Entspannungs-Techniken und Verhaltenstherapie

Zusätzlich zur regelmässigen sportlichen Bewegung sollten Sie auch ausprobieren, ob weitere Aktivitäten Ihre Lebensqualität verbessern können. Gute Erfahrungen haben Fibromyalgie-Patientinnen und -Patienten zum Beispiel mit Yoga, Tai-Chi und Autogenem Training oder auch geleiteten Entspannungs- oder Meditationsübungen gemacht. Hilfreich kann es auch sein, dem Fibromyalgiesyndrom psychisch zu begegnen, etwa mit Hilfe der sogenannten kognitiven Verhaltenstherapie (KVT). Hierbei lernen die Betroffenen negative Verhaltensweisen und Gedankenmuster zu erkennen, die ihre Schmerzen verstärken. Anschliessend sollen die Patientinnen und Patienten neue gedankliche Strategien zur Schmerzbewältigung erlernen. Oder auch neue Strategien zum Abbau von Stress und zur Verbesserung des nächtlichen Schlafs.

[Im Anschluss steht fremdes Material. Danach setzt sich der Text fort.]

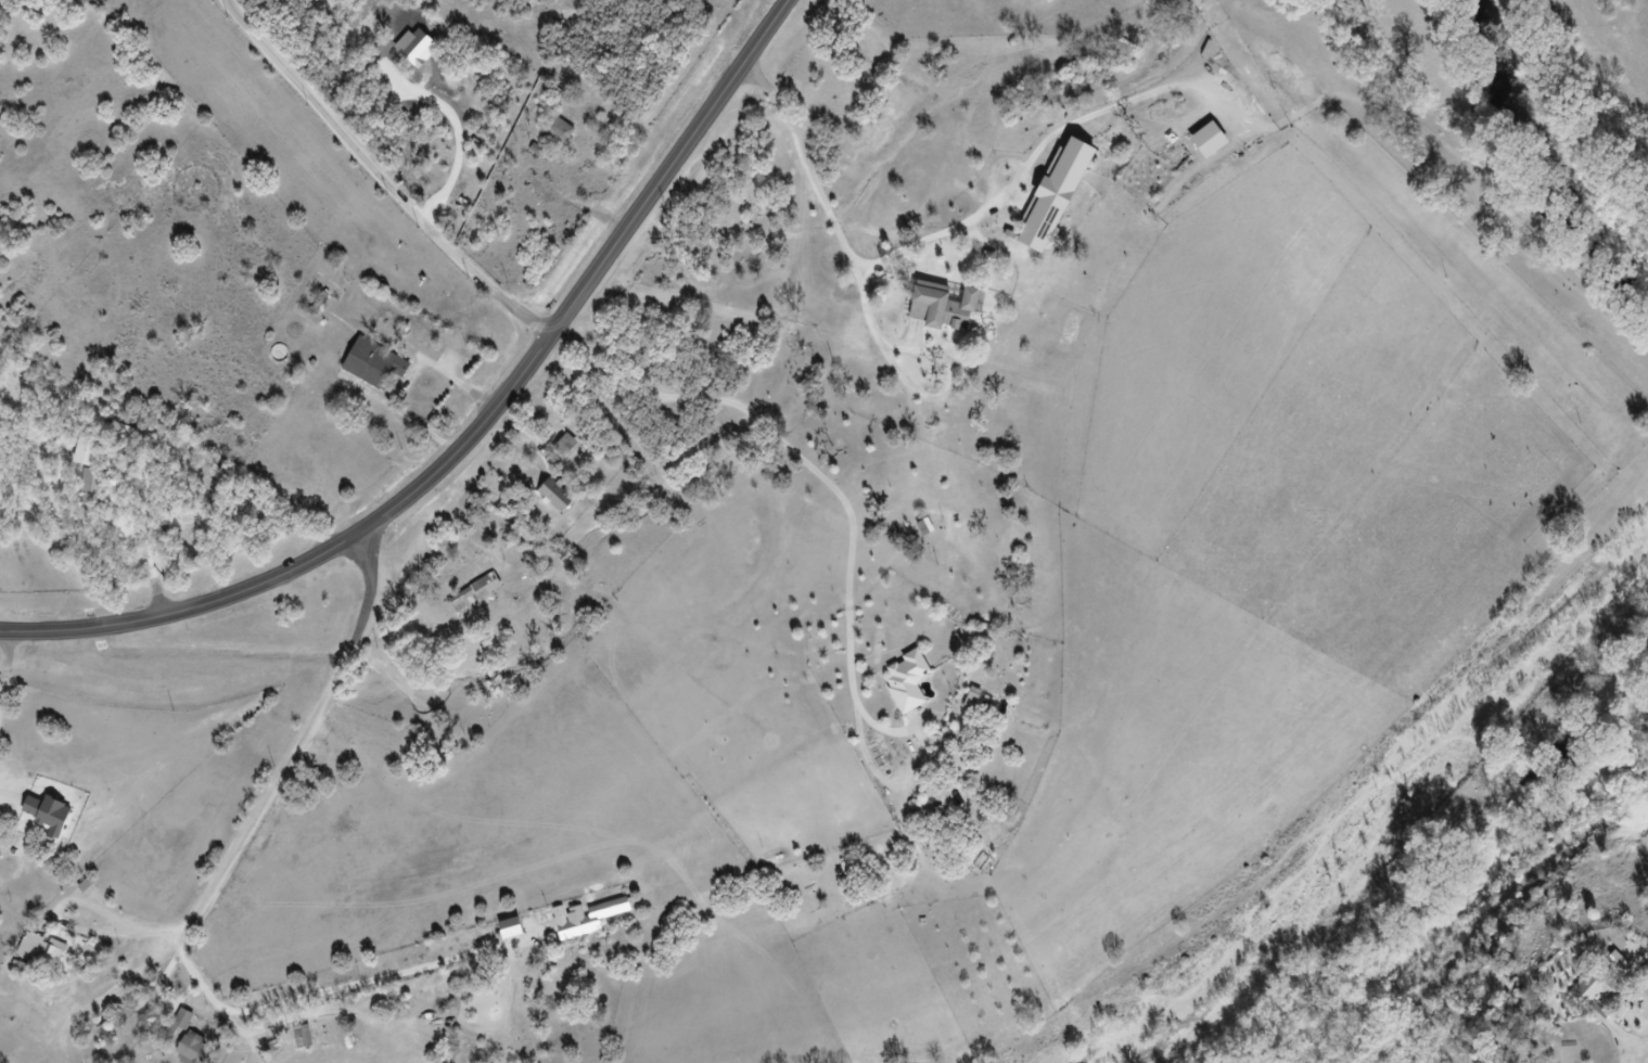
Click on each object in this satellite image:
river: (1559, 127)
building: (551, 136)
building: (1211, 137)
road: (380, 176)
building: (1058, 189)
building: (532, 197)
building: (949, 300)
building: (365, 368)
road: (471, 427)
building: (549, 501)
building: (470, 595)
road: (8, 667)
building: (899, 687)
road: (0, 702)
road: (0, 705)
river: (1428, 811)
road: (1492, 910)
road: (201, 921)
building: (577, 923)
building: (502, 934)
building: (31, 956)
building: (1580, 995)
building: (294, 1043)
building: (186, 1051)
road: (1645, 1060)

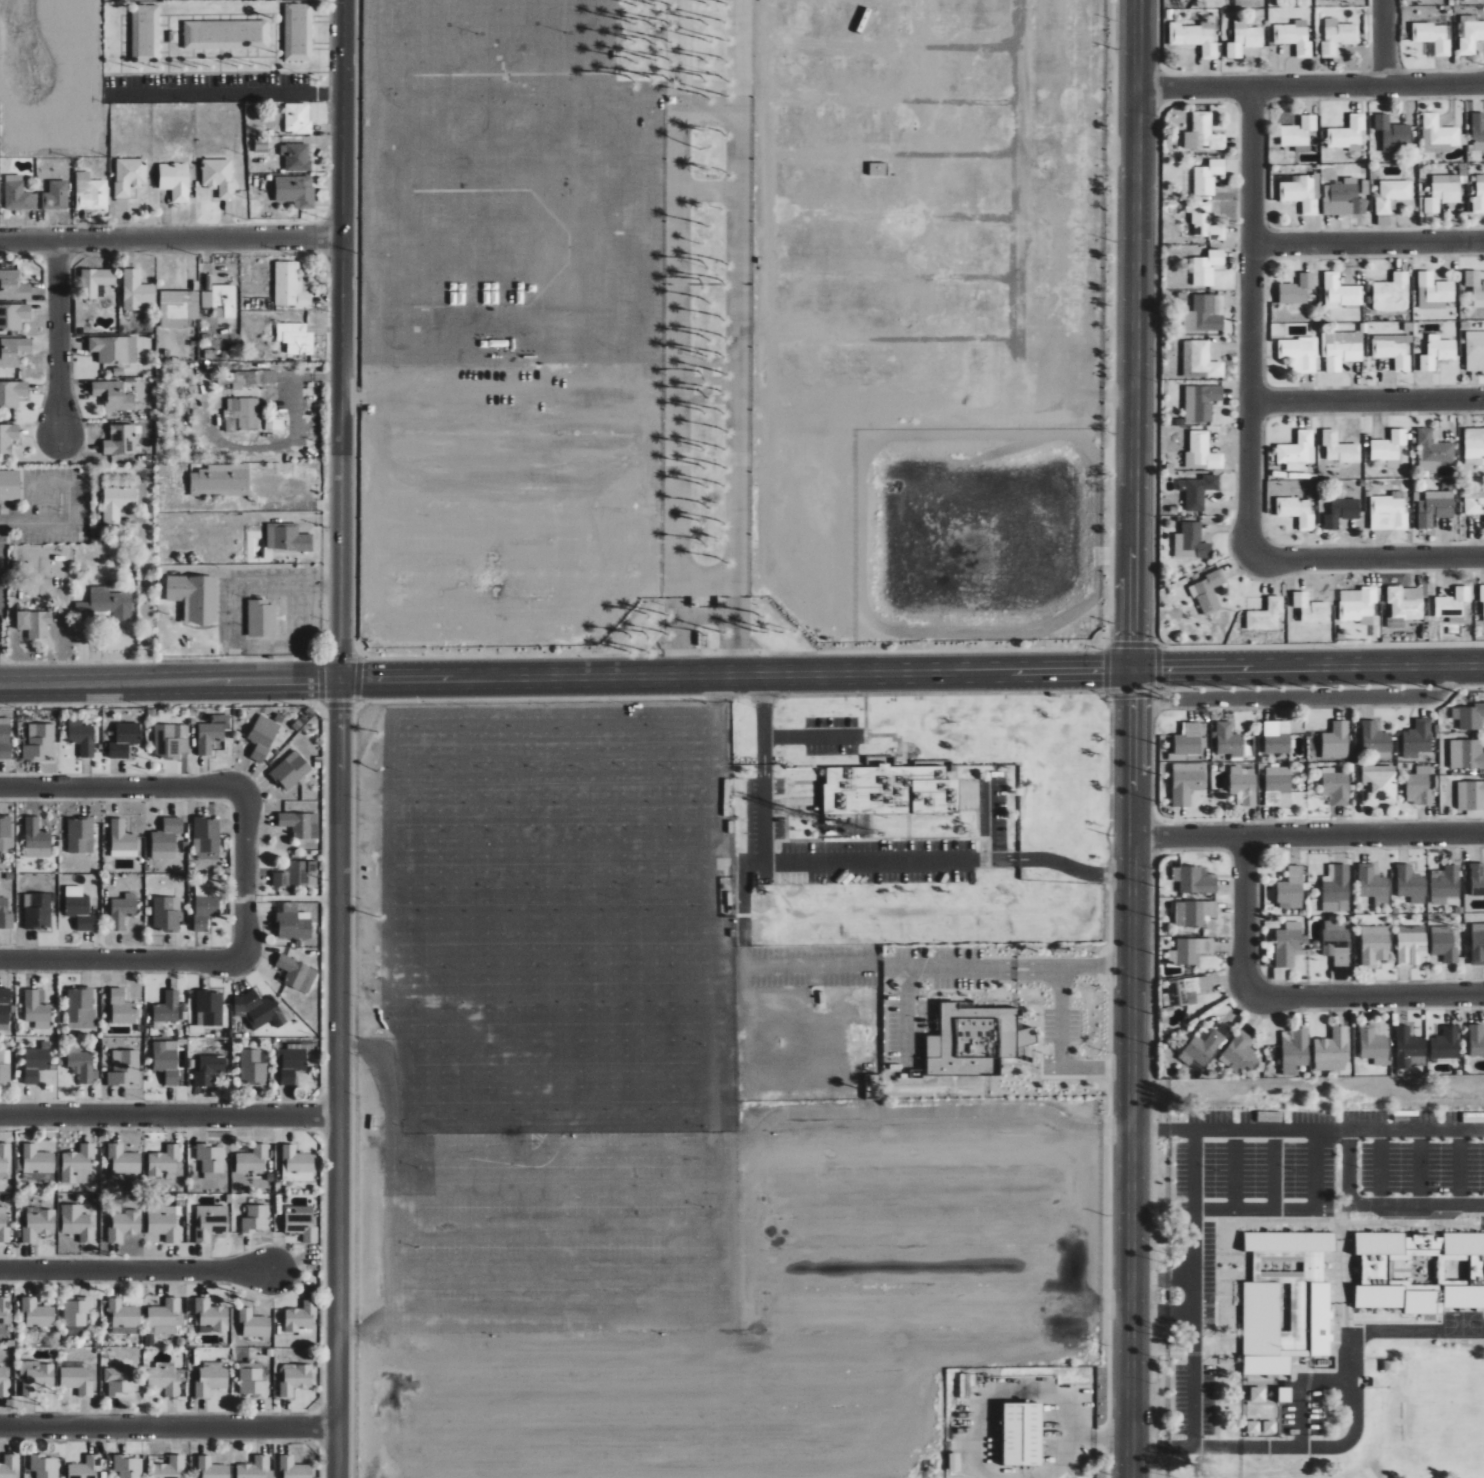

Fibromyalgiesyndrom – Medikamente

Ist das Fibromyalgie-Syndrom stärker ausgeprägt, können ergänzend zur körperlichen Tätigkeit auch Medikamente zum Einsatz kommen. Um welche es sich dabei handelt (zum Beispiel Entzündungshemmer, schmerzstillende Psychopharmaka) richtet sich nach der individuellen Ausprägung der Krankheit. Da Fibromyalgie bei jedem und jeder Betroffenen anders verläuft, entscheiden die Ärzte und Ärztinnen je nach Einzelfall unterschiedlich.